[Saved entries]
|---|

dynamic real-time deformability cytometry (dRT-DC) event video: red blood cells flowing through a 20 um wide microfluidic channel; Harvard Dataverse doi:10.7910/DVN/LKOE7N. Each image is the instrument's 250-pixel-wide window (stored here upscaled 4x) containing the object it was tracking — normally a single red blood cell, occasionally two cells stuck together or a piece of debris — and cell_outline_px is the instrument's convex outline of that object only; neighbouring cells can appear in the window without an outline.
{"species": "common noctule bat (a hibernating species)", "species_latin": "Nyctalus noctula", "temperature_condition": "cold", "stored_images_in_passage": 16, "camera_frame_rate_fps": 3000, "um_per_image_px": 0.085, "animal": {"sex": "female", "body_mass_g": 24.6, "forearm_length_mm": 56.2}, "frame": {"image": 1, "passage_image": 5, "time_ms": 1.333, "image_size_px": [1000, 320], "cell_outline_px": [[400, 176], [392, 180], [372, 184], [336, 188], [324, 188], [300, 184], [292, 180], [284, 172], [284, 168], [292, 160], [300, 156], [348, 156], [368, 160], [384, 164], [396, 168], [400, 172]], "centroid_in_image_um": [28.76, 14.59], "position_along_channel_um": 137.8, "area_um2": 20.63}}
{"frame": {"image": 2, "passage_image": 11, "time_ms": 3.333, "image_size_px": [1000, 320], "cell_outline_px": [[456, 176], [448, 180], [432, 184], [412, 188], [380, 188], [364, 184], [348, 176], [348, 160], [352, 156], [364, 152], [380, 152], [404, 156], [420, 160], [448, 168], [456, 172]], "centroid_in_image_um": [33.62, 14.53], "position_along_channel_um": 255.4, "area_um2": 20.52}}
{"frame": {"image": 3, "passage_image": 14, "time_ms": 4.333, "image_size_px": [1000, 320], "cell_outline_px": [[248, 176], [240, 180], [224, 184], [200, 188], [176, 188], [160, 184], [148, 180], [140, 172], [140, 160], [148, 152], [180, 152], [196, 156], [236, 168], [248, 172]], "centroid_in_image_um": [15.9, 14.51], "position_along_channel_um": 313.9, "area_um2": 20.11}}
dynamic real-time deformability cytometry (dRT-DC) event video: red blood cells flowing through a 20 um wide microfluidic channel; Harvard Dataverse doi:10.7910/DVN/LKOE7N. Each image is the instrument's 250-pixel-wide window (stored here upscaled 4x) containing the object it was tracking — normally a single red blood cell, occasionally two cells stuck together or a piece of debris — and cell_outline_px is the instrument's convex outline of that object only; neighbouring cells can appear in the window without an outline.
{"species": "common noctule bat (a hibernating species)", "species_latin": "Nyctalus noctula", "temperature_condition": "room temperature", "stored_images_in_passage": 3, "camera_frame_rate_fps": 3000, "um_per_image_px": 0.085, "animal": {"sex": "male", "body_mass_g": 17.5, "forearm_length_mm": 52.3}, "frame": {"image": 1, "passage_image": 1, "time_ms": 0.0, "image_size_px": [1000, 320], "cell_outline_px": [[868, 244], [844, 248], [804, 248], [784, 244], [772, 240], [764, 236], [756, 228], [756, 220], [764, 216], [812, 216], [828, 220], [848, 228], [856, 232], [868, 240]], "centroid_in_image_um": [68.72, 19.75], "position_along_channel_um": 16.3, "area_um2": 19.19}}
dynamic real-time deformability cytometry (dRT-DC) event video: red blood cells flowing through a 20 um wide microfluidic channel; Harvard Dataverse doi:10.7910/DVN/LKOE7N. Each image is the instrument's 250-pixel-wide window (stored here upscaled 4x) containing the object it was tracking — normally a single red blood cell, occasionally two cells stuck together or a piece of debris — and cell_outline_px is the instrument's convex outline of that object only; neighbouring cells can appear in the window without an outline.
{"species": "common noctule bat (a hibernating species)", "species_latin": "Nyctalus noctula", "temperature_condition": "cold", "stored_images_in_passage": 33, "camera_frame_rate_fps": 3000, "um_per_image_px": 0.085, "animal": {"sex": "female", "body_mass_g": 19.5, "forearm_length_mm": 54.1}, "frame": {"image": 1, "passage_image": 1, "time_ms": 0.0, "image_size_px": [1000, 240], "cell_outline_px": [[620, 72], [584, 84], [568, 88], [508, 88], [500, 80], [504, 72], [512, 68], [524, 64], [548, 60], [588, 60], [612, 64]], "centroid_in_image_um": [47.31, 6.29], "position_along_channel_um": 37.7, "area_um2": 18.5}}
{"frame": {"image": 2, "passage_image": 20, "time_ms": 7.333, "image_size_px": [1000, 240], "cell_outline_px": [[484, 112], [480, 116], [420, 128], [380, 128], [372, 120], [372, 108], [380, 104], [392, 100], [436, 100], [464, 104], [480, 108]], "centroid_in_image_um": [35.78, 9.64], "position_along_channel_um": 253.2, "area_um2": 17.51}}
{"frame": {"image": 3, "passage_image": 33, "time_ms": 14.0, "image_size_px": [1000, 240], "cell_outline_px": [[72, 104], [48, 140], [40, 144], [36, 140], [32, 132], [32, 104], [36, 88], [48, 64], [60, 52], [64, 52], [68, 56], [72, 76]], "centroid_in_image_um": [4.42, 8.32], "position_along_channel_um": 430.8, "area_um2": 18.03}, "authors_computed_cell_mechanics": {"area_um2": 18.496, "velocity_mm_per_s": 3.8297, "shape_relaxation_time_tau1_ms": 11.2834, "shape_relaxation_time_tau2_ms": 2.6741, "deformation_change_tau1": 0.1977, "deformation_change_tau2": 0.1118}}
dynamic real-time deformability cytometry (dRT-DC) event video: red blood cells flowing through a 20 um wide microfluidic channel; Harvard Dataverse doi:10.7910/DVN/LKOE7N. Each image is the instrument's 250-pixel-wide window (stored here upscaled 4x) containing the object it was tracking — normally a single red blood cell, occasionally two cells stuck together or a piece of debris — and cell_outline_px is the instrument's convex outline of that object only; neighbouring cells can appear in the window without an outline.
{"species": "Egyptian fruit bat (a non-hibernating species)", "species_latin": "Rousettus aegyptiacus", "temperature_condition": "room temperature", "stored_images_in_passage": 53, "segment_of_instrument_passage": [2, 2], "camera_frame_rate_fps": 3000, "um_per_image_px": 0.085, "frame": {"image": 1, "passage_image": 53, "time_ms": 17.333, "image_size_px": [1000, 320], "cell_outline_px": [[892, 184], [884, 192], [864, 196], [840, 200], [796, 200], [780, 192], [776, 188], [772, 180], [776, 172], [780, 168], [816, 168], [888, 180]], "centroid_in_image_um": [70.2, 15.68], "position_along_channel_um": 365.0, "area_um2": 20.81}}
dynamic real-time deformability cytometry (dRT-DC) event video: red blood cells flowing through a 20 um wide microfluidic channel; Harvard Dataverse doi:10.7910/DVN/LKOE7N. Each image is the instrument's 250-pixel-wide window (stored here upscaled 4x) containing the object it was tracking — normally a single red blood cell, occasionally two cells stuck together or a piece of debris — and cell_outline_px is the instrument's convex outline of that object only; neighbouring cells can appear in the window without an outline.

|---|

Exercise instructions:
Each record above should be repeated exactly as it appears.

Written response:
dynamic real-time deformability cytometry (dRT-DC) event video: red blood cells flowing through a 20 um wide microfluidic channel; Harvard Dataverse doi:10.7910/DVN/LKOE7N. Each image is the instrument's 250-pixel-wide window (stored here upscaled 4x) containing the object it was tracking — normally a single red blood cell, occasionally two cells stuck together or a piece of debris — and cell_outline_px is the instrument's convex outline of that object only; neighbouring cells can appear in the window without an outline.
{"species": "common noctule bat (a hibernating species)", "species_latin": "Nyctalus noctula", "temperature_condition": "cold", "stored_images_in_passage": 16, "camera_frame_rate_fps": 3000, "um_per_image_px": 0.085, "animal": {"sex": "female", "body_mass_g": 24.6, "forearm_length_mm": 56.2}, "frame": {"image": 1, "passage_image": 5, "time_ms": 1.333, "image_size_px": [1000, 320], "cell_outline_px": [[400, 176], [392, 180], [372, 184], [336, 188], [324, 188], [300, 184], [292, 180], [284, 172], [284, 168], [292, 160], [300, 156], [348, 156], [368, 160], [384, 164], [396, 168], [400, 172]], "centroid_in_image_um": [28.76, 14.59], "position_along_channel_um": 137.8, "area_um2": 20.63}}
{"frame": {"image": 2, "passage_image": 11, "time_ms": 3.333, "image_size_px": [1000, 320], "cell_outline_px": [[456, 176], [448, 180], [432, 184], [412, 188], [380, 188], [364, 184], [348, 176], [348, 160], [352, 156], [364, 152], [380, 152], [404, 156], [420, 160], [448, 168], [456, 172]], "centroid_in_image_um": [33.62, 14.53], "position_along_channel_um": 255.4, "area_um2": 20.52}}
{"frame": {"image": 3, "passage_image": 14, "time_ms": 4.333, "image_size_px": [1000, 320], "cell_outline_px": [[248, 176], [240, 180], [224, 184], [200, 188], [176, 188], [160, 184], [148, 180], [140, 172], [140, 160], [148, 152], [180, 152], [196, 156], [236, 168], [248, 172]], "centroid_in_image_um": [15.9, 14.51], "position_along_channel_um": 313.9, "area_um2": 20.11}}
dynamic real-time deformability cytometry (dRT-DC) event video: red blood cells flowing through a 20 um wide microfluidic channel; Harvard Dataverse doi:10.7910/DVN/LKOE7N. Each image is the instrument's 250-pixel-wide window (stored here upscaled 4x) containing the object it was tracking — normally a single red blood cell, occasionally two cells stuck together or a piece of debris — and cell_outline_px is the instrument's convex outline of that object only; neighbouring cells can appear in the window without an outline.
{"species": "common noctule bat (a hibernating species)", "species_latin": "Nyctalus noctula", "temperature_condition": "room temperature", "stored_images_in_passage": 3, "camera_frame_rate_fps": 3000, "um_per_image_px": 0.085, "animal": {"sex": "male", "body_mass_g": 17.5, "forearm_length_mm": 52.3}, "frame": {"image": 1, "passage_image": 1, "time_ms": 0.0, "image_size_px": [1000, 320], "cell_outline_px": [[868, 244], [844, 248], [804, 248], [784, 244], [772, 240], [764, 236], [756, 228], [756, 220], [764, 216], [812, 216], [828, 220], [848, 228], [856, 232], [868, 240]], "centroid_in_image_um": [68.72, 19.75], "position_along_channel_um": 16.3, "area_um2": 19.19}}
dynamic real-time deformability cytometry (dRT-DC) event video: red blood cells flowing through a 20 um wide microfluidic channel; Harvard Dataverse doi:10.7910/DVN/LKOE7N. Each image is the instrument's 250-pixel-wide window (stored here upscaled 4x) containing the object it was tracking — normally a single red blood cell, occasionally two cells stuck together or a piece of debris — and cell_outline_px is the instrument's convex outline of that object only; neighbouring cells can appear in the window without an outline.
{"species": "common noctule bat (a hibernating species)", "species_latin": "Nyctalus noctula", "temperature_condition": "cold", "stored_images_in_passage": 33, "camera_frame_rate_fps": 3000, "um_per_image_px": 0.085, "animal": {"sex": "female", "body_mass_g": 19.5, "forearm_length_mm": 54.1}, "frame": {"image": 1, "passage_image": 1, "time_ms": 0.0, "image_size_px": [1000, 240], "cell_outline_px": [[620, 72], [584, 84], [568, 88], [508, 88], [500, 80], [504, 72], [512, 68], [524, 64], [548, 60], [588, 60], [612, 64]], "centroid_in_image_um": [47.31, 6.29], "position_along_channel_um": 37.7, "area_um2": 18.5}}
{"frame": {"image": 2, "passage_image": 20, "time_ms": 7.333, "image_size_px": [1000, 240], "cell_outline_px": [[484, 112], [480, 116], [420, 128], [380, 128], [372, 120], [372, 108], [380, 104], [392, 100], [436, 100], [464, 104], [480, 108]], "centroid_in_image_um": [35.78, 9.64], "position_along_channel_um": 253.2, "area_um2": 17.51}}
{"frame": {"image": 3, "passage_image": 33, "time_ms": 14.0, "image_size_px": [1000, 240], "cell_outline_px": [[72, 104], [48, 140], [40, 144], [36, 140], [32, 132], [32, 104], [36, 88], [48, 64], [60, 52], [64, 52], [68, 56], [72, 76]], "centroid_in_image_um": [4.42, 8.32], "position_along_channel_um": 430.8, "area_um2": 18.03}, "authors_computed_cell_mechanics": {"area_um2": 18.496, "velocity_mm_per_s": 3.8297, "shape_relaxation_time_tau1_ms": 11.2834, "shape_relaxation_time_tau2_ms": 2.6741, "deformation_change_tau1": 0.1977, "deformation_change_tau2": 0.1118}}
dynamic real-time deformability cytometry (dRT-DC) event video: red blood cells flowing through a 20 um wide microfluidic channel; Harvard Dataverse doi:10.7910/DVN/LKOE7N. Each image is the instrument's 250-pixel-wide window (stored here upscaled 4x) containing the object it was tracking — normally a single red blood cell, occasionally two cells stuck together or a piece of debris — and cell_outline_px is the instrument's convex outline of that object only; neighbouring cells can appear in the window without an outline.
{"species": "Egyptian fruit bat (a non-hibernating species)", "species_latin": "Rousettus aegyptiacus", "temperature_condition": "room temperature", "stored_images_in_passage": 53, "segment_of_instrument_passage": [2, 2], "camera_frame_rate_fps": 3000, "um_per_image_px": 0.085, "frame": {"image": 1, "passage_image": 53, "time_ms": 17.333, "image_size_px": [1000, 320], "cell_outline_px": [[892, 184], [884, 192], [864, 196], [840, 200], [796, 200], [780, 192], [776, 188], [772, 180], [776, 172], [780, 168], [816, 168], [888, 180]], "centroid_in_image_um": [70.2, 15.68], "position_along_channel_um": 365.0, "area_um2": 20.81}}
dynamic real-time deformability cytometry (dRT-DC) event video: red blood cells flowing through a 20 um wide microfluidic channel; Harvard Dataverse doi:10.7910/DVN/LKOE7N. Each image is the instrument's 250-pixel-wide window (stored here upscaled 4x) containing the object it was tracking — normally a single red blood cell, occasionally two cells stuck together or a piece of debris — and cell_outline_px is the instrument's convex outline of that object only; neighbouring cells can appear in the window without an outline.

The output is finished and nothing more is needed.